Amava toda aquela gente, mas o que eu sentia por Celly Campello era paixão. Platônica paixão como a que se nutria na época por atrizes de cinema. E tanto mais platônica porque Celly não aparecia na tela, como Elizabeth Taylor ou Kim Novak. O primeiro grande sucesso dela foi Estúpido Cupido com a cantora confessando ter dado seu coração a um belo rapaz que prometeu lhe amar e lhe fazer feliz, mas que lhe passou pra trás, seu beijo recusou e seu amor não quis. Eu só faltava chorar quando ouvia o rock. O estouro da música aconteceu em 1959, quando a artista tinha apenas 16 anos.
No ano seguinte, Celly Campello voltaria a arrebentar nas paradas de sucesso com o empolgante Banho de Lua. Mas o que me seduzia mesmo era o seu repertório de músicas românticas, incluindo as que gravou em inglês: Secret e Tammy, esta, celebrizada por Debbie Reynolds na trilha sonora do filme A Flor do Pântano. Também ouvia muito a divertida Não Tenho Namorado, sobressaindo o dueto com o irmão Tony. E, claro, Lacinhos Cor de Rosa, na qual Celly anunciava colocar no sapato um laço para andar devagarinho e conquistar o brotinho enxuto que era um amor, mas que não ligava pra ela, que horror! Como resistir a tanta ingênua malícia?
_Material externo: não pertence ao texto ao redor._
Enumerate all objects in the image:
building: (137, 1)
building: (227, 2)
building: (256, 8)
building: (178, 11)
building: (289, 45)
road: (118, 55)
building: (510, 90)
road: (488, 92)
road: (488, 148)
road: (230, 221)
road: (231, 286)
(...). Ela tinha voltado à cena em 1976, gravando uma participação especial na telenovela Estúpido Cupido e fazendo alguns shows pelo Brasil. Ainda guardava alguns traços da adolescente cuja foto ilustrou a reportagem do Estadão. A ilustração muito me lembraria a foto que recebi, no distante ano de 1960, com a amável dedicatória “Ao querido Luiz Martinho”. Incrivelmente, não guardei a relíquia. A não ser na memória que me banhou da saudade ao ver a capa do caderno de diversão & cultura. A imagem de Celly Campello continua viva na paixão que não quer calar no peito deste seu velho fã.